In the gynodioecy pathway to dieocy, females (male steriles) invade and persist in a population of hermaphrodites. To persist, the females must compensate for their loss of male function. Most models of the evolution of gynodioecy include compensation through increased female seed production and/or inbreeding avoidance (Lloyd Citation1975; Charlesworth and Charlesworth Citation1978). Females may reallocate resources not spent on pollen to seed production. The exact seed fertility advantage required of females depends on the inheritance of sex type (Charlesworth Citation1999). Evolution of dioecy from gynodioecy requires the evolution of males from hermaphrodites. However, the prediction that male allocation of hermaphrodites increases with female frequency has received very little support (Delph and Lloyd Citation1991; Ashman Citation2003). Field studies on closely related species with different reproductive systems have suggested that gynodioecy may be an intermediate stage along the pathway from hermaphroditism to dioecy (Arroyo and Raven Citation1975; Weller et al. Citation1990). Phylogenetic studies have recently proven to be valuable tools with which to test evolutionary pathways between reproductive systems (Karron et al. Citation2012; Barrett Citation2013). They help to determine how many times a particular reproductive system has evolved within a group, and can also reveal cases of reversion.
Valeriana jatamansi Jones is a perennial herb with a terminal flat-topped cluster of small white or pink-tinged flowers born on erect nearly leafless stems. It belongs to the family Valerianaceae, recently categorized in Caprifoliaceae (Reveal and Chase Citation2011). It is an important medicinal herb of NW Himalayas, being used in the treatment of epilepsy, leprosy, hysteria and asthma.
Valeriana jatamansi in Kashmir is a very important medicinal herb exhibiting considerable diversity in flower and fruit morphology (Eriksen Citation1989). The genus contains taxa adapted to a wide range of ecological conditions (Bell Citation2004; Hidalgo et al. Citation2004), but to date no work has been carried out on its mating system. Valeriana jatamansi is therefore an ideal plant species to investigate the evolution as well as the relationships between diverse sexual systems.
The present study has been carried out to assess various aspects of reproduction. The present investigation focused on the following issues: (a) the nature of sexual polymorphism exhibited by the species; (b) evidence for evolutionary transitions in reproductive system in the species; (c) the presence of diverse sexual systems in the species; and (d) the multiple and unique evolutionary pathways which facilitate the stable state in the species.

----------

• Required action 1
In the Valeriana jatamansi passage, which family is Valerianaceae said to have recently been categorized in?
• Required action 2
From the Valeriana jatamansi passage, extract the text starting at "Valeriana jatamansi Jones" and ending at "hysteria and asthma.".
• Required action 3
Write what comes next in the Valeriana jatamansi passage, picking up after its final sentence.
The material that comes next has no connection to the Valeriana jatamansi passage.

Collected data
----------

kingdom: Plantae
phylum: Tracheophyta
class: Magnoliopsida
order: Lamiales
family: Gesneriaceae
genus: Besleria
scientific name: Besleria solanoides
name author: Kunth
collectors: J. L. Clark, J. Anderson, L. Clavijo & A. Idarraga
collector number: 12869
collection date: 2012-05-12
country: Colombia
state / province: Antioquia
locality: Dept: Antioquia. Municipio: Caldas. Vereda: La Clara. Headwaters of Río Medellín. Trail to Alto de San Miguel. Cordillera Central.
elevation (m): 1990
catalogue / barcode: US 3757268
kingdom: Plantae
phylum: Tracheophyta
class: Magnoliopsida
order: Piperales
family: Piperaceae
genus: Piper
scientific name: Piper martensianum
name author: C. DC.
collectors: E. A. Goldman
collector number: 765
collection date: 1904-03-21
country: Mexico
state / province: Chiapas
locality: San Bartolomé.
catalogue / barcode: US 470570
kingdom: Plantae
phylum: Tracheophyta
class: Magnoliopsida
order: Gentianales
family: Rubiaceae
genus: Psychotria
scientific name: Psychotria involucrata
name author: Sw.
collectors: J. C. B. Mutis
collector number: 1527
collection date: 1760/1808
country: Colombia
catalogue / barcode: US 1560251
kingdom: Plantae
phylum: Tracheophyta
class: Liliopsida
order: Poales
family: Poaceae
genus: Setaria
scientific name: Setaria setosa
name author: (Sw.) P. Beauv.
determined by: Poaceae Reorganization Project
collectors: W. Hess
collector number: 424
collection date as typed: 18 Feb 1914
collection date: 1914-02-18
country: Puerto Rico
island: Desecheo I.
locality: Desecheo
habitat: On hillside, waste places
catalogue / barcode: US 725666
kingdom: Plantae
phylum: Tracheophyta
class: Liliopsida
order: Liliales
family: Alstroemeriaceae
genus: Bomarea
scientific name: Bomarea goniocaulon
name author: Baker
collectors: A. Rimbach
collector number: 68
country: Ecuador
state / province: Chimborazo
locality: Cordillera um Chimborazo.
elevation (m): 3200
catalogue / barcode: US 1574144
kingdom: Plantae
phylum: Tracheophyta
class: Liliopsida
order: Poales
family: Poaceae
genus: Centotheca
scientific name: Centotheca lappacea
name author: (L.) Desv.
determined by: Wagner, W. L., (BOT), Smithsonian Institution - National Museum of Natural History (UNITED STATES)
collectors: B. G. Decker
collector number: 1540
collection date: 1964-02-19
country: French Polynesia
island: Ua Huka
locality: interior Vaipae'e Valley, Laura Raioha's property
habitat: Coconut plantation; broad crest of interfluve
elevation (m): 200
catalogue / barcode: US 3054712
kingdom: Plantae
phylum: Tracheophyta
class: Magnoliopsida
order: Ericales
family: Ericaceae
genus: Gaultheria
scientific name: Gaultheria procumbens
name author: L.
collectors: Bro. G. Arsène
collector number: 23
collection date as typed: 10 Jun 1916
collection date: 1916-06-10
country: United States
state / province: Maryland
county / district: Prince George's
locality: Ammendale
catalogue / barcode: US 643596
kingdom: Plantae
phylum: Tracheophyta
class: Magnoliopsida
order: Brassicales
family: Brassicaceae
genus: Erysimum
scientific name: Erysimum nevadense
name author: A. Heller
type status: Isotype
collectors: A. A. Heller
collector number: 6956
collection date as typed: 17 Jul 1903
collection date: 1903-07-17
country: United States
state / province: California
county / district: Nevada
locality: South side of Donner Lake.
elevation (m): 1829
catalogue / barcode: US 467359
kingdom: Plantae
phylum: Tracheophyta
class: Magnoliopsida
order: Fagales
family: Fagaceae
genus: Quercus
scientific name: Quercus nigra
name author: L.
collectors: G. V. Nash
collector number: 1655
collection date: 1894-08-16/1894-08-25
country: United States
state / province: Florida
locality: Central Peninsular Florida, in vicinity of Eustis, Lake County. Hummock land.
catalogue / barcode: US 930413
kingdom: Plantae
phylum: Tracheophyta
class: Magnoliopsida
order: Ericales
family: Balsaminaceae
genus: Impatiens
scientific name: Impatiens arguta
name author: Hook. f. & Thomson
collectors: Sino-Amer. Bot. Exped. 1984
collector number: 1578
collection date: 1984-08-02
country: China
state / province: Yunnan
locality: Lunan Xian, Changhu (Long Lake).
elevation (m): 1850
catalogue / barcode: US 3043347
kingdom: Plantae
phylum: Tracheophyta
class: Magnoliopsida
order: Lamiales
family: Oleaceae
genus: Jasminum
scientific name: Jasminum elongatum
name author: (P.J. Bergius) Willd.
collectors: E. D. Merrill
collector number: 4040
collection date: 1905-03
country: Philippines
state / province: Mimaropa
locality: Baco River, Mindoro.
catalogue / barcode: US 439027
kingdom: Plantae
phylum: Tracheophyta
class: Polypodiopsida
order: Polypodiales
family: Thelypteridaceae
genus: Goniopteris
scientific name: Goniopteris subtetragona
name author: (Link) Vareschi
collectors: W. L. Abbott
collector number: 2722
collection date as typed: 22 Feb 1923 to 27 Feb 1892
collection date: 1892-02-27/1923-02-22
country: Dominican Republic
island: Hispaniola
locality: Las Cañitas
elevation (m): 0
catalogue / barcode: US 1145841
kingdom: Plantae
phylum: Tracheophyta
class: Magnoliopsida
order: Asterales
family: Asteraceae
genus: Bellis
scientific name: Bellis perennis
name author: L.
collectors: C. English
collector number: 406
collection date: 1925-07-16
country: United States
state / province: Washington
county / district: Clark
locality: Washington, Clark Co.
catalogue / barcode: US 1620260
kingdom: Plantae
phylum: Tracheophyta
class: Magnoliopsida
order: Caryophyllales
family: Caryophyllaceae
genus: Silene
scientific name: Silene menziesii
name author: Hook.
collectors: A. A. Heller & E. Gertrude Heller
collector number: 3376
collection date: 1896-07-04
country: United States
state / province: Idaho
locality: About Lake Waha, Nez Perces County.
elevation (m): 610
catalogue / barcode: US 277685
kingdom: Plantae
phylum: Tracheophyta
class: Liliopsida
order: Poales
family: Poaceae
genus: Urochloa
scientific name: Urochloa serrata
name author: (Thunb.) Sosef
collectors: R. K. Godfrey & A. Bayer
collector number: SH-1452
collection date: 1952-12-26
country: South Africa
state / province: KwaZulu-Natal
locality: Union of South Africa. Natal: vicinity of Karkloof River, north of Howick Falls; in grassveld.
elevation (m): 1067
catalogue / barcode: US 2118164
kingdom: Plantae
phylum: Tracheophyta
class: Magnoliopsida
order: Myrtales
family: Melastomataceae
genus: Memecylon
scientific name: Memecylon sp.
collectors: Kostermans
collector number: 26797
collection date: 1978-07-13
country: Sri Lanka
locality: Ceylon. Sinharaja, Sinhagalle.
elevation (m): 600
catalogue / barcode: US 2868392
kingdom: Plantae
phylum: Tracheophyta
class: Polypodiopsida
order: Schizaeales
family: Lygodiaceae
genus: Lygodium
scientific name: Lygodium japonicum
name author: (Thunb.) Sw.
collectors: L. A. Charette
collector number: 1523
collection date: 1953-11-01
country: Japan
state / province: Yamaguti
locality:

----------

• Result 1
Caprifoliaceae

• Result 2
Valeriana jatamansi Jones is a perennial herb with a terminal flat-topped cluster of small white or pink-tinged flowers born on erect nearly leafless stems. It belongs to the family Valerianaceae, recently categorized in Caprifoliaceae (Reveal and Chase Citation2011). It is an important medicinal herb of NW Himalayas, being used in the treatment of epilepsy, leprosy, hysteria and asthma.

• Result 3
Materials and methods
Study site
The study was carried out in a strip of sub-temperate and temperate vegetation, where this plant species thrives best in moist shady slopes and rocky slopes with an altitude gradient of 1200–3000 m above mean sea level, located in the valley of Kashmir which is situated in the northern fringes of the Indian sub-continent between 33°22′ and 34°50′ N and 73°55′ and 73°33′ E covering an area of about 16,000 km2. The valley is surrounded by a girdling chain of Himalayan Mountains: Pir Panjal in the south and the Great Himalayan range in the southeast to northeast and west. During the present survey, the plant species was collected from Ferozpora, Gulmarg, Sonamarg, Dara, Aharbal, Pahalgam and Daksum (Figure ).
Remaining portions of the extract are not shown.